DATA TO EXAMINE START

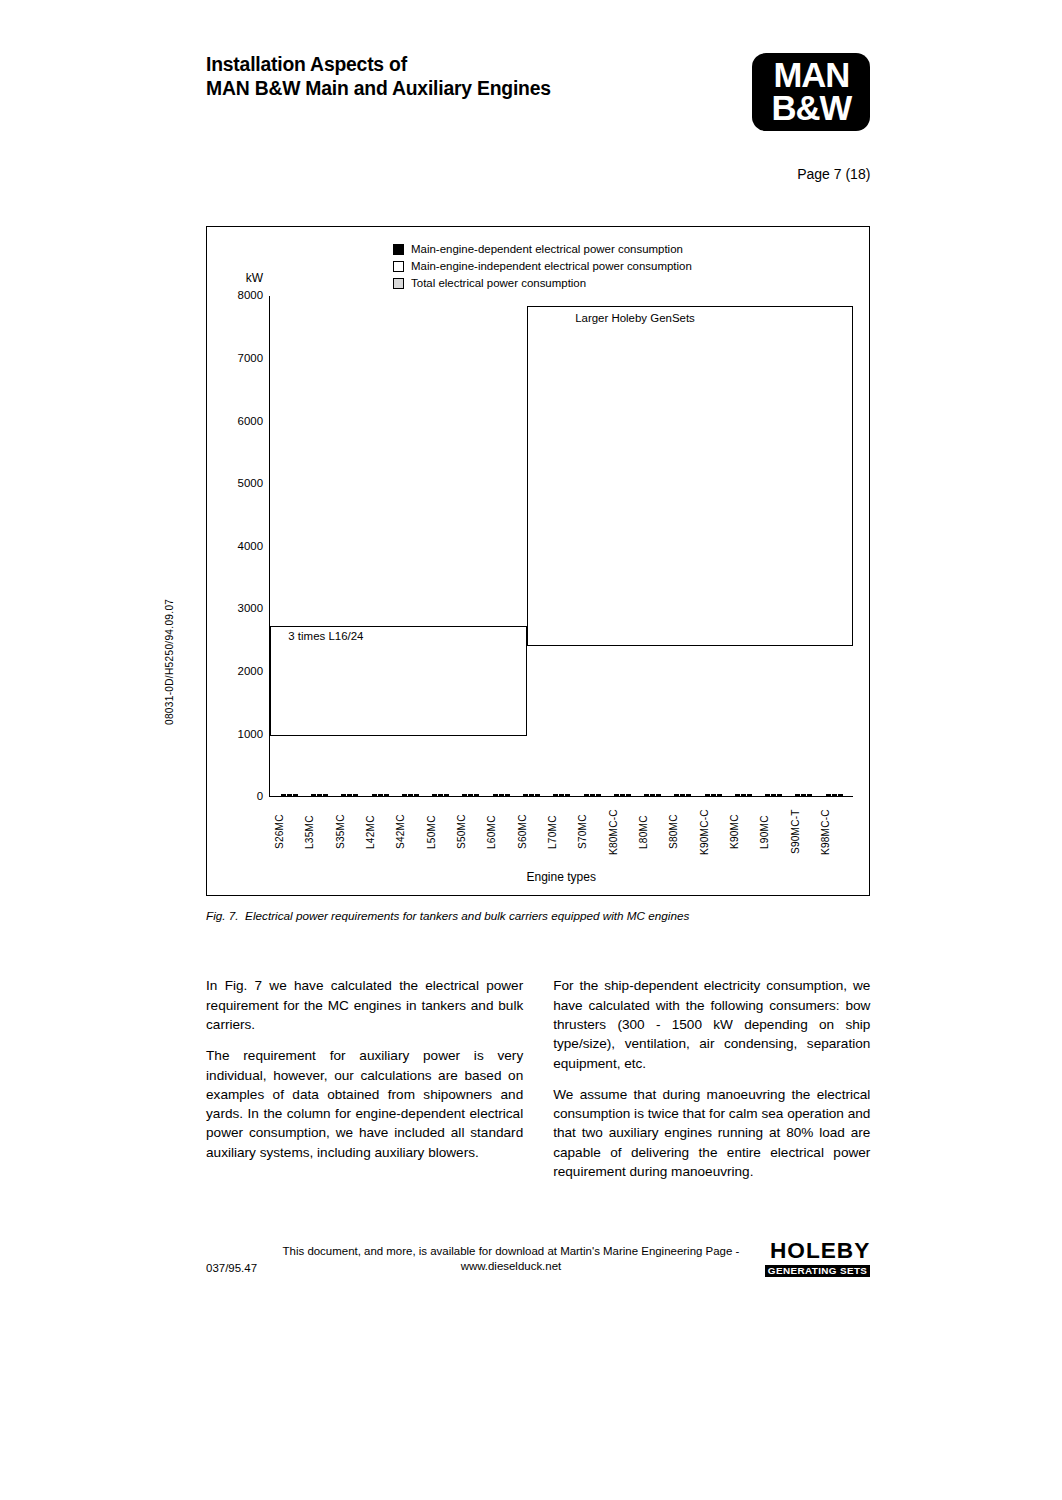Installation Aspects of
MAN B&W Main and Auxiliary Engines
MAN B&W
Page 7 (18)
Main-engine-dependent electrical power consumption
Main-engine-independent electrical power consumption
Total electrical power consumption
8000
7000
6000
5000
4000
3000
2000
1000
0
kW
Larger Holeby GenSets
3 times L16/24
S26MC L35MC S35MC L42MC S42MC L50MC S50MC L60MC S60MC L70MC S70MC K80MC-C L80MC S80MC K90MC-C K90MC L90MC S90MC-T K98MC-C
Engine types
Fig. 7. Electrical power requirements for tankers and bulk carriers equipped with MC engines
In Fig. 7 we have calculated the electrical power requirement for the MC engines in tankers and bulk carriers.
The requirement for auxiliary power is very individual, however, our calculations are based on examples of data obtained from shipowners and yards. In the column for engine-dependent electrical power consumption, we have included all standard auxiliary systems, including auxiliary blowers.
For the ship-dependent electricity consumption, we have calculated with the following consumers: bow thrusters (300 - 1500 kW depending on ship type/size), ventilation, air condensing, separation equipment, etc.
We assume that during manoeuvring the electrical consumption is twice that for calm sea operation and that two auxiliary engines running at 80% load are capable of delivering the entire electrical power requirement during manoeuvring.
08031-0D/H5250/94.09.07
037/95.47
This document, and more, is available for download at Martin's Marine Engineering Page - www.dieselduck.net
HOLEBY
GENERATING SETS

DATA TO EXAMINE END

- _ACTIVITY_:
When pictures appear in the records above, leave them out and reproduce exactly each line from the first through the line containing "3 times L16/24", both included.

- _SOLUTION TO THIS EXERCISE_:
Installation Aspects of
MAN B&W Main and Auxiliary Engines
MAN B&W
Page 7 (18)
Main-engine-dependent electrical power consumption
Main-engine-independent electrical power consumption
Total electrical power consumption
8000
7000
6000
5000
4000
3000
2000
1000
0
kW
Larger Holeby GenSets
3 times L16/24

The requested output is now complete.